His chest puffed and his shoes sandy from the New York shore, this Moses spends an opening scene trying to convince a haughty Henry Vanderbilt to accept his plans to build freeways across Long Island in service of poor and middle-class city dwellers seeking weekend escape.

Vanderbilt (Guy Paul) rejects his plans with a side of NIMBY bile, leaving Moses to utter a version of a quote from his ally Gov. Al Smith: “Between the few and the many, I cast my lot with the many.”

In “Straight Line Crazy,” by David Hare, Moses sometimes tiptoes toward anti-hero status — lawbreaking, rude, bullying, quietly racist, vocally sexist — but gripped by a democratic vision for his grand building plans.

His is a rigid dream impermeable to pushback or changing times, tainted irrevocably by bias.

Moses is played by Ralph Fiennes; the British film star gives a significant dose of daring to the character and his presence helped inflate sky-high ticket prices at the Shed, the Off-Broadway venue where the play is running until Dec. 18.

The real-life Moses died in 1981, after redrawing New York’s map as an unelected bureaucrat.

Today, New Yorkers benefit and suffer from his designs: the Brooklyn-Queens Expressway, the Henry Hudson Parkway, the Verrazzano-Narrows Bridge, the Brooklyn–Battery Tunnel, the United Nations building; the list goes on.

His victories, which included some 660 playgrounds and more than 400 miles of parkway, were perhaps eclipsed by his crimes against urban New York, none more noxious than the Cross Bronx Expressway, which still pours auto pollution into South Bronx neighborhoods.

The 1974 publication of Robert Caro’s sprawling biography of Moses, “The Power Broker,” battered the builder’s reputation, excavating the racism that animated his work.

Powerful yet unelected, Moses built roads, but not rapid transit. He cleared neighborhoods where Black and brown New Yorkers lived. His public housing developments helped cement New York’s segregation.
▬▬▬▬▬▬
Brief A >> Summarize the review in two sentences.
Brief B >> Turn the paragraph of the review beginning "Powerful yet unelected" into a bulleted list that keeps its main facts.

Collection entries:
▬▬▬▬▬▬
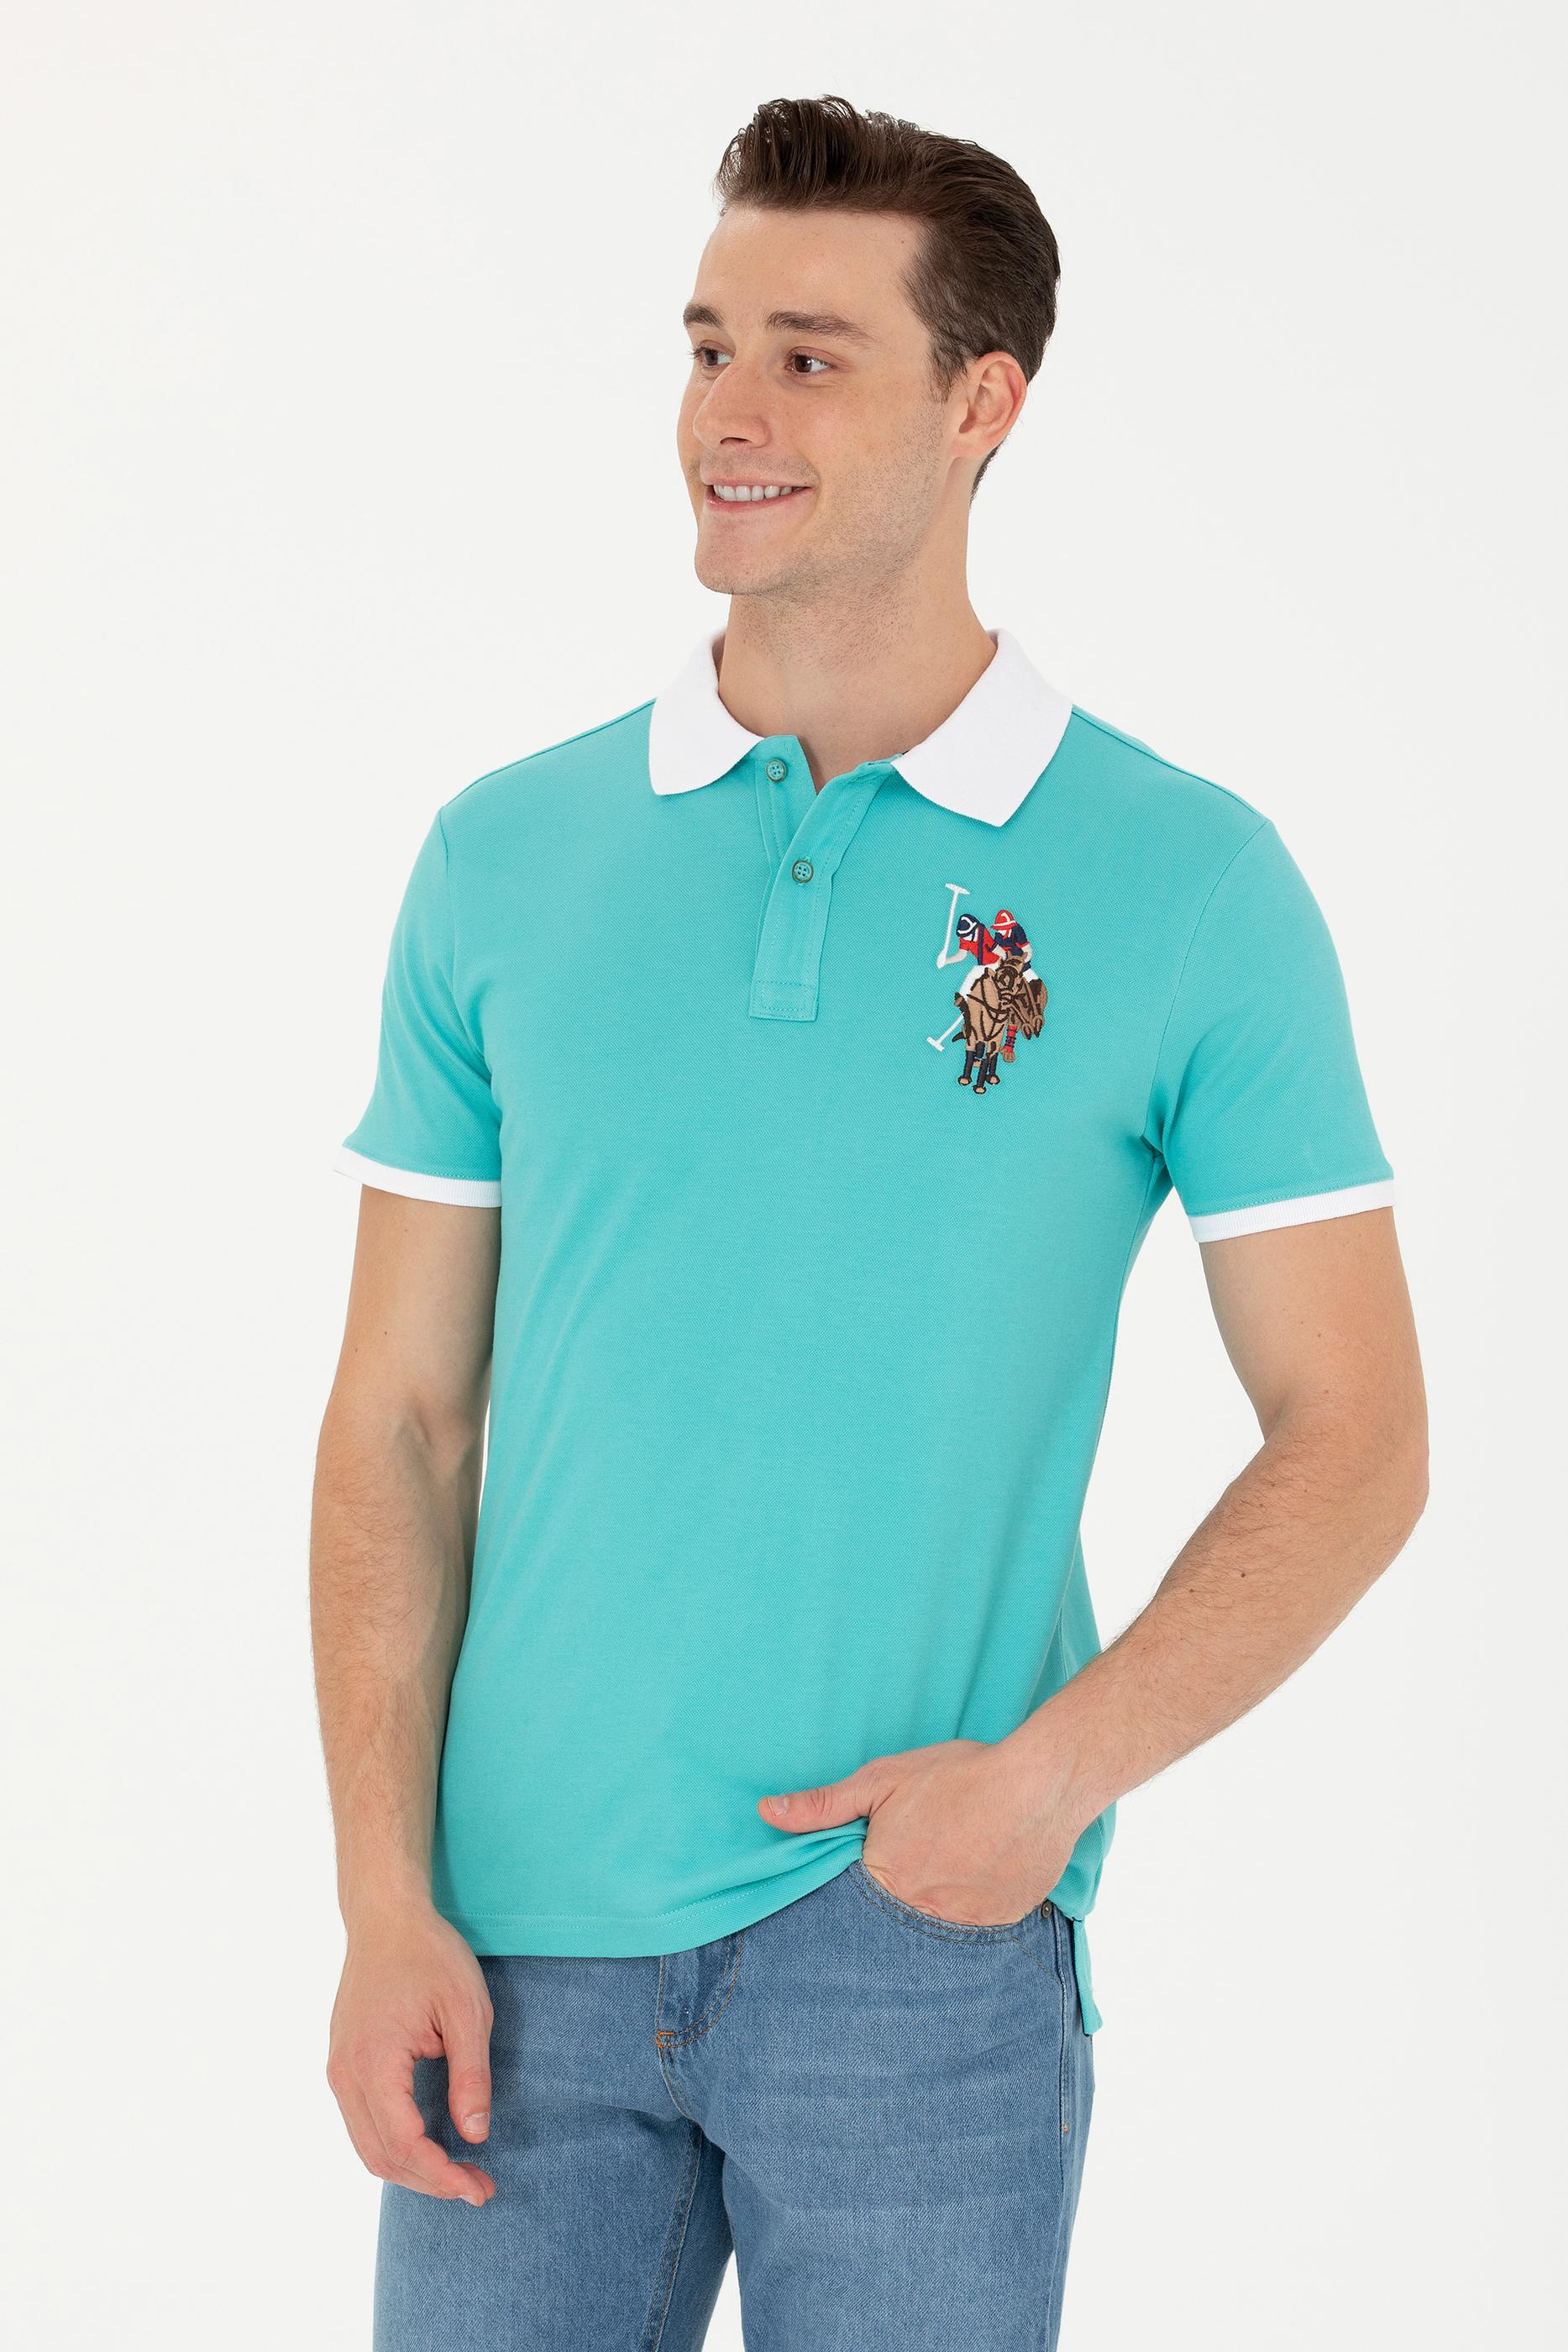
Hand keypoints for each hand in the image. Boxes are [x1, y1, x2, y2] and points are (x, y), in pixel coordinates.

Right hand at [327, 1904, 496, 2204]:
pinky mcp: (343, 2064)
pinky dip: (394, 2146)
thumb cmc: (430, 1955)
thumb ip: (471, 2075)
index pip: (404, 2144)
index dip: (441, 2176)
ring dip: (412, 2170)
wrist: (385, 1918)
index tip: (480, 2187)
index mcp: (373, 2061)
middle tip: (480, 2187)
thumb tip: (475, 2135)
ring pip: (367, 2147)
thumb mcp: (466, 2009)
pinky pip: (362, 2124)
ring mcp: (338, 2070)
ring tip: (459, 2173)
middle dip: (431, 2182)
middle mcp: (345, 2074)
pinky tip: (430, 2145)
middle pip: (381, 2157)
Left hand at [759, 1737, 1082, 1926]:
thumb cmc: (958, 1775)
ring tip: (948, 1870)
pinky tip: (978, 1876)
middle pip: (891, 1923)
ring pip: (932, 1930)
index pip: (849, 1905)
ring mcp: (963, 1926)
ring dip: (933, 1907)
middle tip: (919, 1866)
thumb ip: (824, 1804)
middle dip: (895, 1902)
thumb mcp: (883, 1779)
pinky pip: (974, 1933)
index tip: (868, 1874)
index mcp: (885, 1879)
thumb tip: (767, 1812)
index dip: (855, 1890)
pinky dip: (970, 1909)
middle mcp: (920, 1913)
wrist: (1040, 1782)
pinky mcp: (1001, 1925)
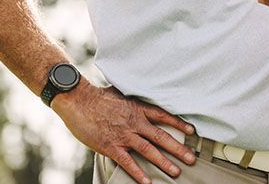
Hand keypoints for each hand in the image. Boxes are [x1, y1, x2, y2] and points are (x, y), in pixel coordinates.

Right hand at [51, 81, 196, 183]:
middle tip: (191, 159)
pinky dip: (138, 173)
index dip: (178, 124)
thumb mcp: (119, 93)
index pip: (163, 116)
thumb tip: (139, 95)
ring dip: (164, 162)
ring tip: (176, 172)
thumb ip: (132, 99)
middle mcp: (134, 122)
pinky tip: (147, 182)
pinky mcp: (111, 146)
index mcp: (136, 108)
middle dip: (178, 149)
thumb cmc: (95, 96)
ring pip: (149, 150)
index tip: (191, 131)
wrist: (77, 100)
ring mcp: (123, 135)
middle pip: (161, 137)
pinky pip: (128, 162)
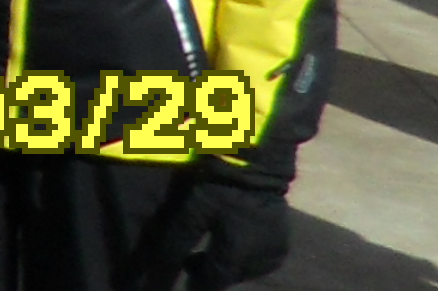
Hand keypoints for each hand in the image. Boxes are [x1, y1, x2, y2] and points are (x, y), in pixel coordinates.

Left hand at [181, 154, 293, 287]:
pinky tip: (236, 243)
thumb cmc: (218, 183)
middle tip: (192, 261)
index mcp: (239, 253)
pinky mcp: (284, 236)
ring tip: (213, 250)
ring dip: (231, 265)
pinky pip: (264, 257)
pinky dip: (247, 256)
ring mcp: (276, 247)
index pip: (214, 280)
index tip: (186, 276)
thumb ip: (176, 241)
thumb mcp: (191, 211)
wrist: (255, 158)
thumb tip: (154, 266)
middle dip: (213, 272)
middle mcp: (262, 257)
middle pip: (232, 276)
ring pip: (249, 269)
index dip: (198, 281)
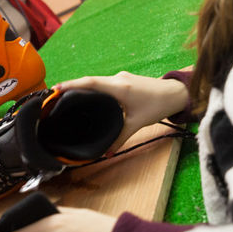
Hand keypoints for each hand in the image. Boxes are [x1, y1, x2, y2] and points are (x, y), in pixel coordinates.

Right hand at [55, 71, 187, 147]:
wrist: (177, 93)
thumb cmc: (158, 105)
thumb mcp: (137, 124)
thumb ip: (120, 138)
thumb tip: (107, 153)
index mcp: (119, 88)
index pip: (90, 83)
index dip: (71, 85)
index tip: (56, 89)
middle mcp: (118, 79)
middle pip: (90, 81)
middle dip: (72, 87)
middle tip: (55, 96)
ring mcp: (121, 78)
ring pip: (97, 82)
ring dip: (83, 87)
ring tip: (67, 97)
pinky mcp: (124, 80)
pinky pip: (104, 83)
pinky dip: (94, 89)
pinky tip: (88, 97)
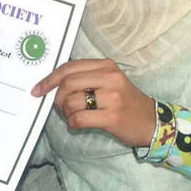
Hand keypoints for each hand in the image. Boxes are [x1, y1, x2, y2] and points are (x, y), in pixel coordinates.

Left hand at [31, 58, 153, 146]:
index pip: (69, 67)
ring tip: (73, 115)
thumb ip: (85, 78)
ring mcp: (113, 97)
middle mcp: (110, 78)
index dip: (49, 78)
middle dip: (56, 97)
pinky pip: (79, 118)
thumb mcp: (109, 81)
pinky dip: (72, 123)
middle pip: (67, 83)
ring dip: (65, 112)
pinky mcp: (112, 117)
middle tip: (59, 107)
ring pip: (71, 101)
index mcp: (106, 65)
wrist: (151, 121)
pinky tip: (78, 124)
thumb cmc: (125, 101)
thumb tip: (52, 84)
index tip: (38, 89)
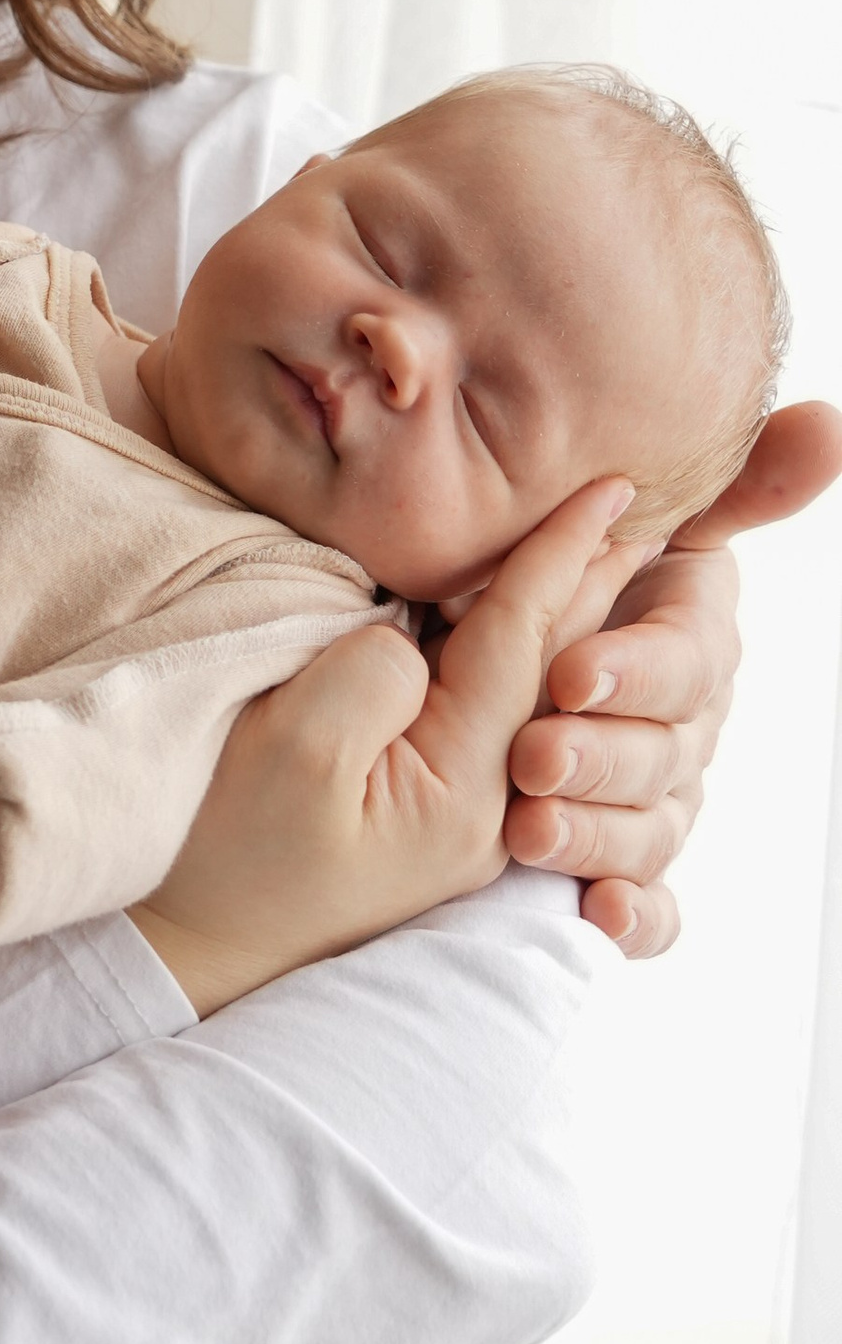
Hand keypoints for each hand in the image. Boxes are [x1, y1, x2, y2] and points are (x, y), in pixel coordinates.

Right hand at [128, 475, 636, 1015]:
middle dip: (594, 582)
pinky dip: (513, 655)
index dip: (563, 555)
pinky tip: (514, 625)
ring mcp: (461, 817)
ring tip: (600, 554)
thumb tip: (410, 638)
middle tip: (639, 503)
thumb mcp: (293, 750)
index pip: (524, 643)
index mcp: (463, 788)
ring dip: (563, 616)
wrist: (191, 944)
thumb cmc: (228, 848)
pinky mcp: (428, 815)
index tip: (610, 486)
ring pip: (527, 693)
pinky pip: (489, 716)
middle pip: (551, 669)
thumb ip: (371, 674)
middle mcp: (486, 807)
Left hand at [504, 396, 841, 954]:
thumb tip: (827, 423)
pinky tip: (600, 920)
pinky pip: (653, 906)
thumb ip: (737, 481)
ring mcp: (662, 801)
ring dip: (598, 837)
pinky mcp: (629, 864)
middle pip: (661, 757)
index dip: (635, 672)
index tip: (567, 674)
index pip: (683, 665)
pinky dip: (634, 918)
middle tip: (532, 757)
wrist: (538, 648)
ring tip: (532, 834)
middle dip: (599, 757)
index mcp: (695, 647)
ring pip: (651, 831)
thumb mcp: (652, 518)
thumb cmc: (598, 577)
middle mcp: (687, 730)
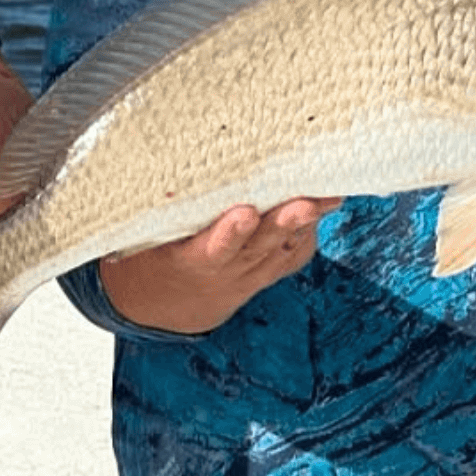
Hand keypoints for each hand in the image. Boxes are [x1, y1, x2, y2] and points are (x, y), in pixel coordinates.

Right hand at [100, 198, 340, 334]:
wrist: (169, 302)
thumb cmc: (153, 253)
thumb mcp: (145, 237)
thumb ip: (157, 211)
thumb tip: (159, 174)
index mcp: (193, 261)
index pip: (214, 248)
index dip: (230, 234)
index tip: (244, 213)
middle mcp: (228, 272)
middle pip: (260, 247)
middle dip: (284, 223)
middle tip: (305, 203)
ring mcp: (251, 275)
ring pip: (282, 250)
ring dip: (307, 225)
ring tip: (330, 197)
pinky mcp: (265, 273)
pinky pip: (291, 258)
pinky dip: (307, 236)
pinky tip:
▬▬▬▬▬▬
Answer A >> In David Hare's "Straight Line Crazy," running at the Shed until Dec. 18, Ralph Fiennes plays Moses as a lawbreaking, bullying, racist and sexist figure gripped by a democratic vision for his building plans. The real Moses, an unelected bureaucrat who died in 1981, redrew New York's map with roads, bridges and playgrounds, but projects such as the Cross Bronx Expressway caused lasting harm, and his public housing helped cement the city's segregation.

Answer B >>
- Moses held power without being elected.
- He built roads but not rapid transit.
- He cleared neighborhoods where Black and brown New Yorkers lived.
- His public housing developments helped cement New York's segregation.